22. One Chaturbuj Laxminarayan Sharma was examined as witness No. 2 on behalf of the Appellant. His deposition was marked as Ex. No. 152. He stated that he knew Govardhandas for 30 years. He used to perform ceremonies for his family including the adoption ceremony of the Appellant which had taken place at the residence of Govardhandas. He deposed that the ceremony was attended by a gathering of 100 to 200 people. According to him he had performed Navgrah pooja, Kuldevi pooja, Laxminarayan pooja, havan and sankalp as part of adoption. Thereafter, name of the Appellant was changed from Ratanlal Chunilal to Ratanlal Govardhandas. At the time of the ceremony, mother of the Appellant gave hand of the Appellant in the hands of Govardhandas. Photographs were taken at the time of the ceremony. In the cross examination he stated that invitation card for the ceremony was published and distributed. He was unable to tell who decided to perform adoption ceremony by giving hand of the Appellant. He admits that in Jain community, person to be adopted has to be seated on the lap of the adopting father. But he stated that Ratanlal was not asked to take a seat on the lap of Govardhandas as he was weak and Defendant No. 1 (Ratanlal) was healthier; this is a glaring contradiction between the evidence of Appellant and the priest. One Harakchand Bhansali of Kapoorgaon was adopted after he was married. He was not able to give particulars of such adoption. Further he states that he does not know of any other example of adoption of a married person.
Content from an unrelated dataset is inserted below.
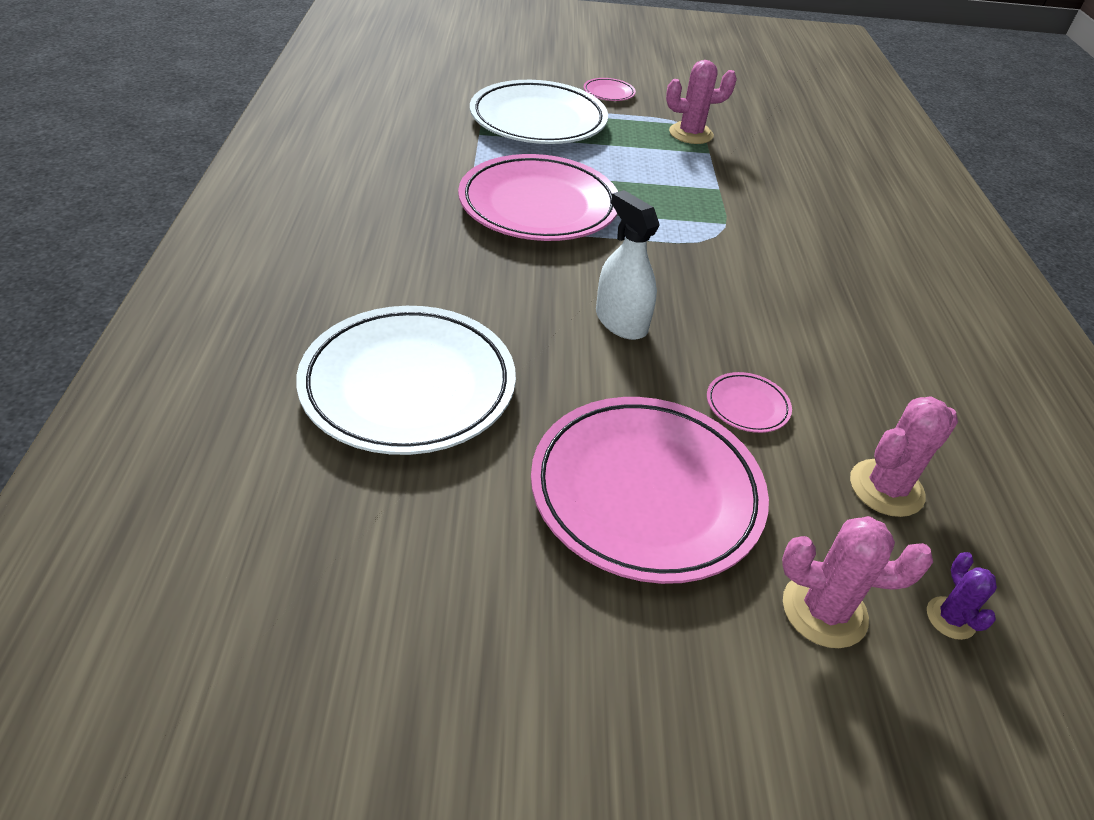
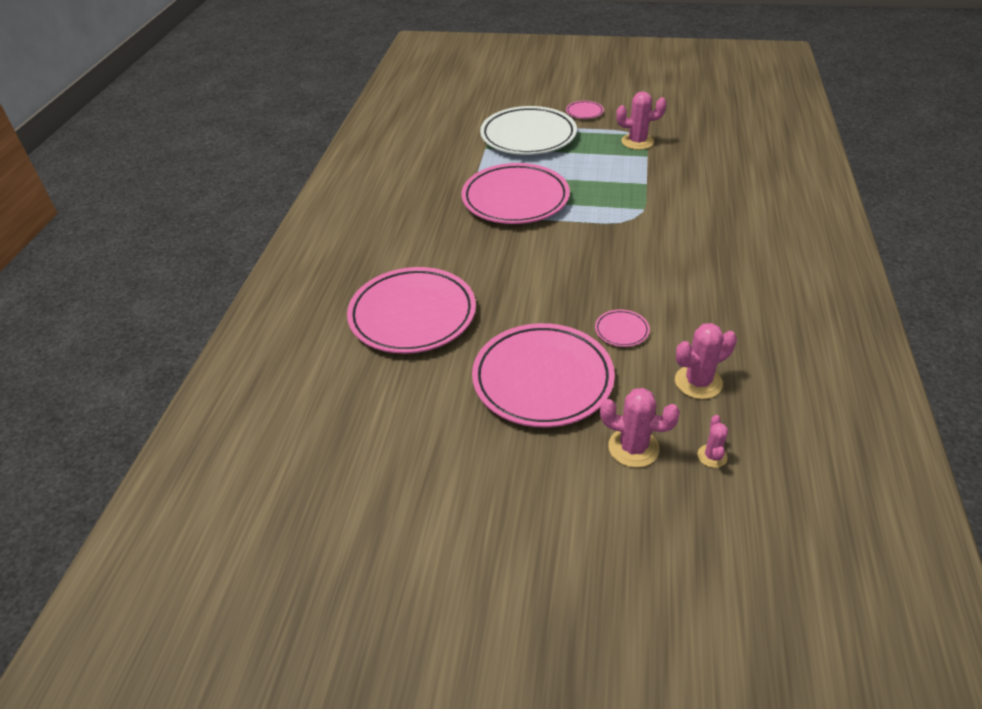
camera: 15 degrees right, 0 degrees up
(408, 386) = (412, 315): white plate -> pink plate
(621, 322) = (552, 277): white spray bottle -> none
(950, 618) = (712, 456): purple cactus -> pink cactus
23. Girjappa Gangaram Kothule, who was examined as defense witness No. 3, stated that he knew Govardhandas for many years. He recollected that many years ago Govardhandas had discussed the matter of adopting the Appellant with him. He was present during the ceremony. He could not recollect whether invitation cards were printed for the adoption ceremony. According to his statement, the adoption ceremony was performed at the residence of the Govardhandas wherein 200 to 300 persons attended that function. He further stated that no religious ceremony relating to the marriage had taken place prior to the day of marriage. It is to be noted that Mohanlal and Ajith have deposed on the same lines in favour of the Appellant.
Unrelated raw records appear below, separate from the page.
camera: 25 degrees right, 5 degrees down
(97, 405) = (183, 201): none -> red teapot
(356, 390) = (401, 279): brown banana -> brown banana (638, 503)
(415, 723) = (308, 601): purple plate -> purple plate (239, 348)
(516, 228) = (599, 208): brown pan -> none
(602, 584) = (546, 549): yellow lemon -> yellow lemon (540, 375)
24. The evidence as discussed above makes it clear that there are lot of contradictions in the evidence of witnesses on all material aspects of adoption. A thorough glance at the entire evidence makes it clear that the Appellant who asserts the fact that he is adopted by late Govardhandas failed to plead and prove the factum of adoption. All the circumstances pleaded by the Appellant are not properly explained by adducing cogent evidence to the satisfaction of the Court. The trial court placed burden on the Plaintiff to prove the adoption which is contrary to law. The Appellant failed to satisfy the Court that any question of law much less substantial questions of law arise in this appeal which warrant interference of this Court.
25. Having regard to the evidence available on record and the circumstances elucidated herein above, the view taken by the High Court, being convincingly reasonable, we see no reason to interfere with the judgment of the High Court. Accordingly, this appeal is dismissed. There shall be no orders as to costs.
Bryan A. Garner, Black’s Law Dictionary (10th Eds.), p. 468.